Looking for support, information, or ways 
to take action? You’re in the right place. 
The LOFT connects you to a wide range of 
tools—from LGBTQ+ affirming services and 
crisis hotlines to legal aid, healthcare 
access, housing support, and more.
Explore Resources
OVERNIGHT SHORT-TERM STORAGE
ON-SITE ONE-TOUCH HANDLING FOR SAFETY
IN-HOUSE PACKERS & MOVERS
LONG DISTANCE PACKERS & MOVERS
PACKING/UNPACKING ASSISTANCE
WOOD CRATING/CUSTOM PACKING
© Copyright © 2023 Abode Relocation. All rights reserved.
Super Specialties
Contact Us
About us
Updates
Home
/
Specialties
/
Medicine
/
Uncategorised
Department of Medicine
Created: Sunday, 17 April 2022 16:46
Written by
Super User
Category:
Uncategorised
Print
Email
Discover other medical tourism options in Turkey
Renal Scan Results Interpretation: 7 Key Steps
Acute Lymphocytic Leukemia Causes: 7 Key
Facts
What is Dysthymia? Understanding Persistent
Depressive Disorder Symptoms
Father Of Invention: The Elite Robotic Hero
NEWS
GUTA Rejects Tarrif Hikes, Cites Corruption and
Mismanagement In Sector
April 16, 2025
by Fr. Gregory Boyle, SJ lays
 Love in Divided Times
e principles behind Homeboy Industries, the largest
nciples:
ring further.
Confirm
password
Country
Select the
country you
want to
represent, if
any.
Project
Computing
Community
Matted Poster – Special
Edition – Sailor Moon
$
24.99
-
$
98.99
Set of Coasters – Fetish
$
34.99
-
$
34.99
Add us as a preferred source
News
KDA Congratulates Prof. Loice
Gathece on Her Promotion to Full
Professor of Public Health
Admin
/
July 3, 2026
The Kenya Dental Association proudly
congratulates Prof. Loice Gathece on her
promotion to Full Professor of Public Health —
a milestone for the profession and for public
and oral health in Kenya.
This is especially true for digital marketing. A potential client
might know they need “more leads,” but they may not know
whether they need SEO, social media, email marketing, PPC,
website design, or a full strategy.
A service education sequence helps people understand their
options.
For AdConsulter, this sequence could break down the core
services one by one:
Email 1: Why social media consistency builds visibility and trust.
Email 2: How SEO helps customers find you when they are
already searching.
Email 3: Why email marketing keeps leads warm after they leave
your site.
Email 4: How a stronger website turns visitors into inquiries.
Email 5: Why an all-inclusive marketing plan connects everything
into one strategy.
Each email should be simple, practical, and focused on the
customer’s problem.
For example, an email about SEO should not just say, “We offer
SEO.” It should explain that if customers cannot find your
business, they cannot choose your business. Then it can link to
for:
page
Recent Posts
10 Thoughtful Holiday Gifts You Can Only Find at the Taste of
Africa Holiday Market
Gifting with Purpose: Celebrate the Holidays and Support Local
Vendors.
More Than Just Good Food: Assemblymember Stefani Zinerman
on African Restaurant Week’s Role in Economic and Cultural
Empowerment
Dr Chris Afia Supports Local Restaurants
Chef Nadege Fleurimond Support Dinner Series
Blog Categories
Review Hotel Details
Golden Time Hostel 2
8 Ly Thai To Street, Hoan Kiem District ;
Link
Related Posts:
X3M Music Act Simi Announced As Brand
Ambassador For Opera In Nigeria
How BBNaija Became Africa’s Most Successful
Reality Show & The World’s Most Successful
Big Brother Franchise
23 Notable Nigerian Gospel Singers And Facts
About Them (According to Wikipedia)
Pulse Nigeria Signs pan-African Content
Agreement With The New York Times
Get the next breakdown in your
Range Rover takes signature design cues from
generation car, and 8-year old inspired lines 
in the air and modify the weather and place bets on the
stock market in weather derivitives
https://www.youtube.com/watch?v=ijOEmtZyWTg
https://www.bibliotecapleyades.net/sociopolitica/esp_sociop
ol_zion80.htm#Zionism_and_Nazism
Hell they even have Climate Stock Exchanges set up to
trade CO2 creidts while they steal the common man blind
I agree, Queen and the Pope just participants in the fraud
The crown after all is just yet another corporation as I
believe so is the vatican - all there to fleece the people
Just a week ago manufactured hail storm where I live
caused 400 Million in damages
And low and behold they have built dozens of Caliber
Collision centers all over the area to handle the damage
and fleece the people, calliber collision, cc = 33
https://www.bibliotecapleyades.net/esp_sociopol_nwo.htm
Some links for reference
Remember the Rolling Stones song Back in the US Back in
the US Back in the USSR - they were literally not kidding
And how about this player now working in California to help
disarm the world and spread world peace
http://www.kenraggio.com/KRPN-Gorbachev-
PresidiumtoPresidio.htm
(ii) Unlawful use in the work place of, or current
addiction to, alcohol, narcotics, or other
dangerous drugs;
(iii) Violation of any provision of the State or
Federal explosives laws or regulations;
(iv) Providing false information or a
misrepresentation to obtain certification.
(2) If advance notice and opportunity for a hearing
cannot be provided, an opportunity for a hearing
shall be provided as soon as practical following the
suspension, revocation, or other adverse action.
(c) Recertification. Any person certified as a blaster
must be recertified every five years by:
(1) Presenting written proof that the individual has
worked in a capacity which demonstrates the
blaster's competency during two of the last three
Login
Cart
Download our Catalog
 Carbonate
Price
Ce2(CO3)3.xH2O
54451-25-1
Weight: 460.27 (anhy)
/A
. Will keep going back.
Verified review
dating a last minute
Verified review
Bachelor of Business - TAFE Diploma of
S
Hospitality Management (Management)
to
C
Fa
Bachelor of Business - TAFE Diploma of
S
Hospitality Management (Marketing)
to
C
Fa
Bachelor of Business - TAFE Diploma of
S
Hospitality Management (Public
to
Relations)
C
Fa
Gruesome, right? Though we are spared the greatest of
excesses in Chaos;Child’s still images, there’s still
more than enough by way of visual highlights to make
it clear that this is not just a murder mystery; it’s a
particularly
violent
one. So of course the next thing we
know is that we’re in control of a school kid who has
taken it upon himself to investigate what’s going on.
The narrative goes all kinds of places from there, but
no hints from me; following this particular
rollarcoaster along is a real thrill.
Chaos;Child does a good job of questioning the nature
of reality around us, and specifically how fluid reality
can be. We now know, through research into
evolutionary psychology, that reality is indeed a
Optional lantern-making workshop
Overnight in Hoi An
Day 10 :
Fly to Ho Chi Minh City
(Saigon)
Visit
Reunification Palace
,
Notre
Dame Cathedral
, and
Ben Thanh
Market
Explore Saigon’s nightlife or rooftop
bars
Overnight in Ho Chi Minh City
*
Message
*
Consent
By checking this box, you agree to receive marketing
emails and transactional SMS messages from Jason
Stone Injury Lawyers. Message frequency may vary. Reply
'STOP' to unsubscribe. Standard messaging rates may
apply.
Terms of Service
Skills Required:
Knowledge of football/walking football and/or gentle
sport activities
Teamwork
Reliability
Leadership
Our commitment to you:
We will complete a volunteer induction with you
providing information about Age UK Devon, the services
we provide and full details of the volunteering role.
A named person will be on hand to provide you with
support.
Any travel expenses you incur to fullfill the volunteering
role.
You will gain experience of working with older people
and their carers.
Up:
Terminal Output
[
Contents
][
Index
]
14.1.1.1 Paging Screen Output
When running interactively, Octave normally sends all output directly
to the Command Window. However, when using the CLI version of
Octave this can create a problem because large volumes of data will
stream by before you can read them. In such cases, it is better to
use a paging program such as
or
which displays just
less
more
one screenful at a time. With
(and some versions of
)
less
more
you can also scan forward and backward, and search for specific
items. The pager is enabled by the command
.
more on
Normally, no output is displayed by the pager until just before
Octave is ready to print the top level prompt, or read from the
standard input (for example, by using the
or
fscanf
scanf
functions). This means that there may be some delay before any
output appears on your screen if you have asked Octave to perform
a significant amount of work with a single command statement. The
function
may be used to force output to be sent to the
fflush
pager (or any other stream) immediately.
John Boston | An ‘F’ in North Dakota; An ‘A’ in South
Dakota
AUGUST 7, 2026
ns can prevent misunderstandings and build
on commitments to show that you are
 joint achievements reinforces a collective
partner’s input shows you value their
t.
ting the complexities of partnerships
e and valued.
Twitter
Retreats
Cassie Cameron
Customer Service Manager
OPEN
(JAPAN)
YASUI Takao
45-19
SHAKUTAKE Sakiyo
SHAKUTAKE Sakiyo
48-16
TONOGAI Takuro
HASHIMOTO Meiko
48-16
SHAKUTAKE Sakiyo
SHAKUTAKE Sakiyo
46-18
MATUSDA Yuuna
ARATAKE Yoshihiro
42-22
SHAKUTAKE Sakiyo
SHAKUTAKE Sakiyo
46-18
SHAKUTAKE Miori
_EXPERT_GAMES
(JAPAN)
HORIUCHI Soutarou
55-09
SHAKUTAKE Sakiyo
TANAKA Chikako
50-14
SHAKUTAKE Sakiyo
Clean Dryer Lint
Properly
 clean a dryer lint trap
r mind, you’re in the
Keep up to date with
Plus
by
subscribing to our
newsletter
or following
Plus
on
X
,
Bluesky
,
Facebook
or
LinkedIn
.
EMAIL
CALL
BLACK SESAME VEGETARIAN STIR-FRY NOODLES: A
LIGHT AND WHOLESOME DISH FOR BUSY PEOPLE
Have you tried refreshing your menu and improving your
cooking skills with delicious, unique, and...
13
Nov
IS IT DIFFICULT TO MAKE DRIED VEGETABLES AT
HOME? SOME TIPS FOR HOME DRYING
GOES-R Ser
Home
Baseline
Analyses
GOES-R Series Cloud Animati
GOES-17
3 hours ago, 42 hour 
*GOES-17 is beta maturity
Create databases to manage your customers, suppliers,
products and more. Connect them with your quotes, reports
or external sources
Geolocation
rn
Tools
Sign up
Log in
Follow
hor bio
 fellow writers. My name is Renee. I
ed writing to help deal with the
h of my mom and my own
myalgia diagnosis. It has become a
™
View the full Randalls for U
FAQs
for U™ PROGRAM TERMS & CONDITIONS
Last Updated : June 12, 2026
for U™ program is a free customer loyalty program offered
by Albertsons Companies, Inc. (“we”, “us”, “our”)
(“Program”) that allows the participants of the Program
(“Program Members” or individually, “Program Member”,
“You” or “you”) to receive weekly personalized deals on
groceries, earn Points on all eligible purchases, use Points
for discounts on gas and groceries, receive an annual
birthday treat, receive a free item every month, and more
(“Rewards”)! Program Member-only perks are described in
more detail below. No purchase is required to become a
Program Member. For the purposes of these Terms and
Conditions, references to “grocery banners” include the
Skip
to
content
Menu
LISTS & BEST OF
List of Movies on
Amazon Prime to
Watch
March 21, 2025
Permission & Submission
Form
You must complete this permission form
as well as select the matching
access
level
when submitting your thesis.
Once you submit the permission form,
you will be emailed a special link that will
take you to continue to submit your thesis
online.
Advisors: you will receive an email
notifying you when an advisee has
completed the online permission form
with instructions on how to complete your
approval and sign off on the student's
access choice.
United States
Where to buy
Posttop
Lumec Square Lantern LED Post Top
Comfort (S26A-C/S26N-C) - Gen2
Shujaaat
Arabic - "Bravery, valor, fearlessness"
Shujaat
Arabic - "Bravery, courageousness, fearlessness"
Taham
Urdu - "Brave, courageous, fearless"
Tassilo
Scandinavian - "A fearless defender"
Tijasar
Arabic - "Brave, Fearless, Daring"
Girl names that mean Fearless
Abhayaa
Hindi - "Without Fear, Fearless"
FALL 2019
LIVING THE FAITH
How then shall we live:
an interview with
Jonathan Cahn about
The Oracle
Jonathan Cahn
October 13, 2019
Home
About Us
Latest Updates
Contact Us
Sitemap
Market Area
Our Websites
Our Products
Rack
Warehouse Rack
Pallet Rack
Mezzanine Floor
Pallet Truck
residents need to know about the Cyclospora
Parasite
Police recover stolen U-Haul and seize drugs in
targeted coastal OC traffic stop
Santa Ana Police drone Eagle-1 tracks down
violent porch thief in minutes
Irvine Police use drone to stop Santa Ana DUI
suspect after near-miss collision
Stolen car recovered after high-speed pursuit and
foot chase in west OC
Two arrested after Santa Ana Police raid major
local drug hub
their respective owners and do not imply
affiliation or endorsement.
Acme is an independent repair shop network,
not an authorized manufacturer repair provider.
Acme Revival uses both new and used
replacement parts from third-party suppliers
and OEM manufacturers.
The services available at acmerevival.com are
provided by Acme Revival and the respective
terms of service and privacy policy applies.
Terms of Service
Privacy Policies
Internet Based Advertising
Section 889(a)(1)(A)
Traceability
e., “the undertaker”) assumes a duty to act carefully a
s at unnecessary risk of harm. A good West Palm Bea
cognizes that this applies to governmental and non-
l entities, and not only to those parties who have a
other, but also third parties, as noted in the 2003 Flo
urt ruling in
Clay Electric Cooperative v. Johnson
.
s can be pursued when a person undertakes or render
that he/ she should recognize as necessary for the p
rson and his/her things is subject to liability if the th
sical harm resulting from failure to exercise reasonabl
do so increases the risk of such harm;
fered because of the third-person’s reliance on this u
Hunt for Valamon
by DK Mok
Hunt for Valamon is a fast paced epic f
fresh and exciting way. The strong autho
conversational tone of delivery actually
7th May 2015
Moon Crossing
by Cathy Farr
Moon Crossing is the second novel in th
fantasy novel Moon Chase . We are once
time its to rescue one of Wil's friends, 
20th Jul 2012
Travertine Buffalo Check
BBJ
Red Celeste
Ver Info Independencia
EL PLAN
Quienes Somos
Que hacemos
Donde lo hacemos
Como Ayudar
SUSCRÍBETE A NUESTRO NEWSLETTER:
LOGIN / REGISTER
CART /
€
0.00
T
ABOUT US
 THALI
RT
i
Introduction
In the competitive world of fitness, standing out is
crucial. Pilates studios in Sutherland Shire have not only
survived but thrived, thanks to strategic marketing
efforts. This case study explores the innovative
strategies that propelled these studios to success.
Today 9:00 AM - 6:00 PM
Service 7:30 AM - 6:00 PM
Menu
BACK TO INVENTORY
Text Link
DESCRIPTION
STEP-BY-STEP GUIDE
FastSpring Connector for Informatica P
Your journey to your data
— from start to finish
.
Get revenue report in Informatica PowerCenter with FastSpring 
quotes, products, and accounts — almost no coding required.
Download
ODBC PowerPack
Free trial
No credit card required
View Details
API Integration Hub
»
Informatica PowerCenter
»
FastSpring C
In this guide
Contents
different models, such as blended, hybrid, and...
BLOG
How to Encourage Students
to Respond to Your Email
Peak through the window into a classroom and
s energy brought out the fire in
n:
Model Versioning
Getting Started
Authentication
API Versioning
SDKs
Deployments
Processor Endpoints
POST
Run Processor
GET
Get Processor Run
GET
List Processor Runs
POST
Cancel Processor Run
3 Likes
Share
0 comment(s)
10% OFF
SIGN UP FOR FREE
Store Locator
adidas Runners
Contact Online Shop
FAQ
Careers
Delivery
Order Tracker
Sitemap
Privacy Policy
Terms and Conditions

------------------------------------------------------------

WHAT TO PRODUCE => Scan the lines above for the word "which" and copy every one where it occurs.

WRITTEN RESPONSE =>
worked in a capacity which demonstrates the
which displays just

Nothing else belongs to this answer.